Alright alright, so I'm not really sure where I'm going here, dabbling my toes in the timeless metaphor of water and river. I don't really have anything deeply philosophical to say on the nature of life and the universe, reincarnation or the recirculation of souls. Its true that linearity may be just an illusion of simple human minds. A lot of life is cyclical after all. Seasons, nights, days, moon cycles, cleaning, getting dirty and cleaning again, weeding, planting, eating, shitting, decomposition, the death and rebirth of stars and the expansion and contraction of the universe. It's all very interesting to think about, but rather daunting. All I can say is that I doubt we'll ever know the true nature of reality, beyond that our molecules will be forever recycled, until the end of the earth, and then once again back to stardust. I just wanted to write a story to say that sometimes CFS feels like I'm stuck in an endless, steep-sided river valley without any agency, at the whims of the weather and water. And all the non-linearity of chronic illness is a really difficult thing for a simple, right-brain-dominant human to get her mind around.

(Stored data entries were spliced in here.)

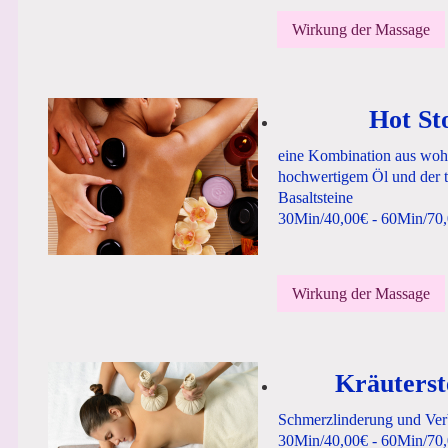
Wirkung der Massage
Hot St
eine Kombination aus woh
hochwertigem Öl und der 
Basaltsteine
30Min/40,00€ - 60Min/70
Wirkung der Massage
Kräuters
Schmerzlinderung und Ver
30Min/40,00€ - 60Min/70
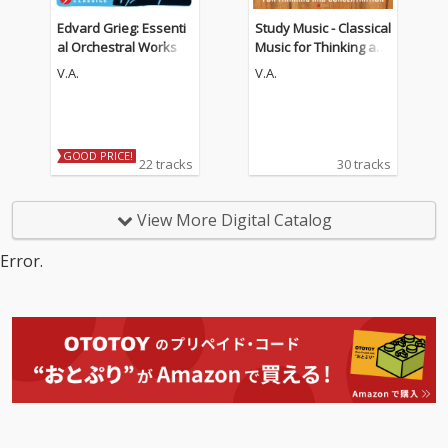
Edvard Grieg: Essenti
Study Music - Classical
al Orchestral Works
Music for Thinking an
d Concentration (The
V.A.
V.A.
Guitar Edition)
GOOD PRICE!
22 tracks
30 tracks
View More Digital Catalog
Error.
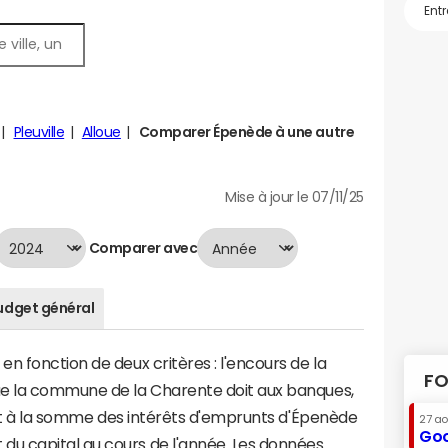
Pleuville
Alloue
Comparer Épenède à une autre
Mise à jour le 07/11/25
Comparer avec
udget général
n fonction de deux critères : l'encours de la
FO
ue la commune de la Charente doit aux banques,
vaut à la somme des intérêts d'emprunts d'Épenède
27 a
Goo
u capital au cours de l'année. Les données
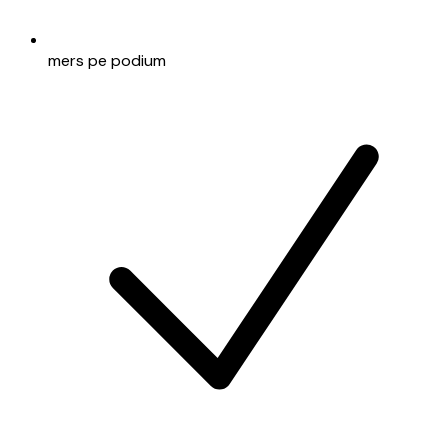
mers pe podium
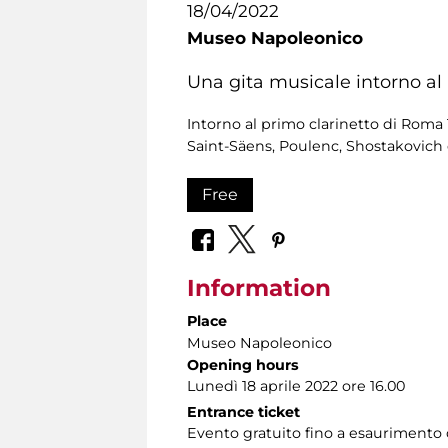
18/04/2022
Museo Napoleonico
Una gita musicale intorno al
Intorno al primo clarinetto di Roma
Saint-Säens, Poulenc, Shostakovich 
Free
Information
Place
Museo Napoleonico
Opening hours
Lunedì 18 aprile 2022 ore 16.00
Entrance ticket
Evento gratuito fino a esaurimento d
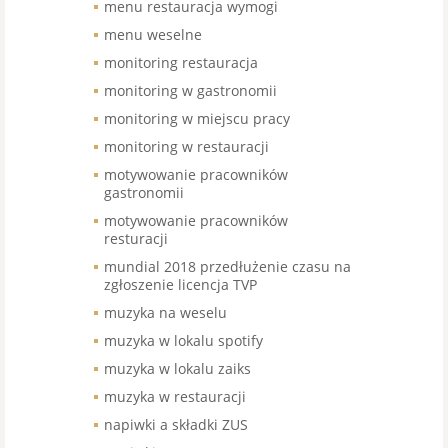
menu restauracja wymogi
menu weselne
monitoring restauracja
monitoring w gastronomii
monitoring w miejscu pracy
monitoring w restauracji
motywowanie pracowników
gastronomii
motywowanie pracowników
resturacji
mundial 2018 przedłużenie czasu na
zgłoszenie licencja TVP
muzyka na weselu
muzyka w lokalu spotify
muzyka w lokalu zaiks
muzyka w restauracji
napiwki a składki ZUS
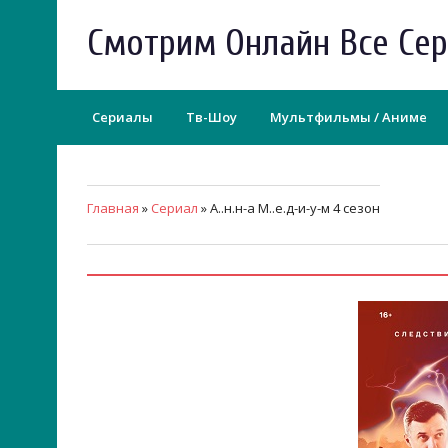
Смотрим Онлайн Все Се
Сериалы
Тв-Шоу
Мультфильмы / Аниме
Главная
»
Сериал
» А..н.н-а М..е.д-и-у-м 4 сезон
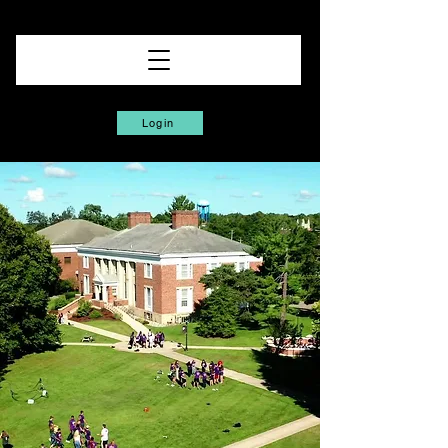
Login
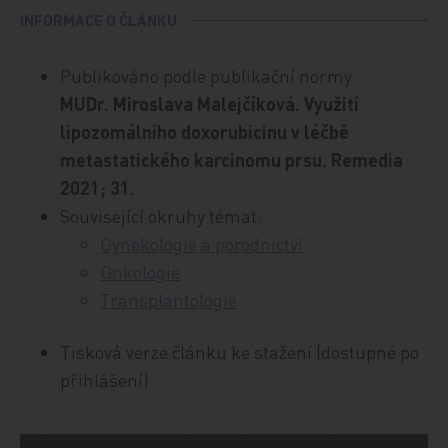
INFORMACE O ČLÁNKU
Publikováno podle publikační normy:
MUDr. Miroslava Malejčíková. Využití
lipozomálního doxorubicinu v léčbě
metastatického karcinomu prsu. Remedia
2021; 31.
Související okruhy témat:
Gynekologie a porodnictví
Onkologie
Transplantologie
Tisková verze článku ke stažení (dostupné po
přihlášení)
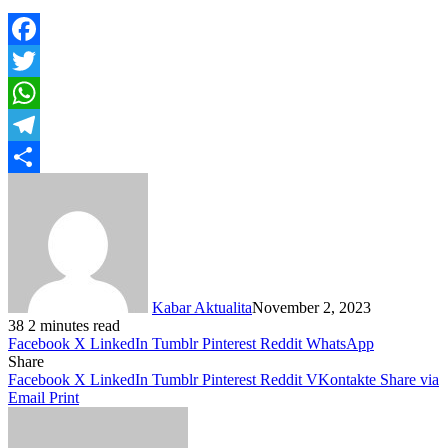
Facebook
Twitter
WhatsApp
Telegram
Share
Kabar Aktualita
November 2, 2023
38
2 minutes read
Facebook
X
LinkedIn
Tumblr
Pinterest
Reddit
WhatsApp
Share
Facebook
X
LinkedIn
Tumblr
Pinterest
Reddit
VKontakte
Share via
Email
Print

I still often dream of those rivers and river trips. Often with pangs loss for my previous health and youth, love affairs and friendships, and of course with a memory biased towards the beautiful, sunny, hazard-free days, rather than those where leeches were found in unspeakable spots, face-biting hailstorms assailed us mid river, or we were huddled in miserable boggy camp spots under leaking tarps. I reminisce wistfully, especially in summer. 'Now is the season of sun, long light and overhanging river-side waratahs', I sigh, 'when I should be drifting down beautiful, remote Tasmanian rivers and swimming in their sun-dappled honey-brown water, laughing with friends around the dinner pot of curry, and sleeping on soft rainforest soil under ancient myrtles, under the stars, with the water always swirling away, downstream beside us. But no! I'm stuck at home in a sick body, indefinitely, and aging into my mid thirties. All my old river-friends are home with their toddlers, real jobs and home renovations. My life shouldn't be like this!', I cry out in resistance to my new reality.


(from https://paddling.com/learn/river-hazards/)




Then sometimes I remember some river-safety training tips. Apparently if you are stuck in recirculating, powerful stopper, desperate for breath, you should unintuitively, actively, swim to the river bottom, where you have the best chance of being flushed out by the downstream current. Or when you are surfing in a kayak you need to go against your instinct and lean into the wave, to avoid being flipped over and tumbled in the whitewash. Or with quicksand, the less you struggle against it, the less you will sink. I think these are probably apt, if difficult-in-practice metaphors for dealing with chronic fatigue. For leaning into the fear, pain and loss, accepting the here and now, and not wasting precious energy in angst, fear or denial. Maybe this low energy state is my 'new normal'. My new baseline. It could be a long while before the river valley changes character again. Or it could be soon. Nobody knows what is around the next bend, or what will come with the next change of weather. I just know I don't take the ability to paddle for granted anymore.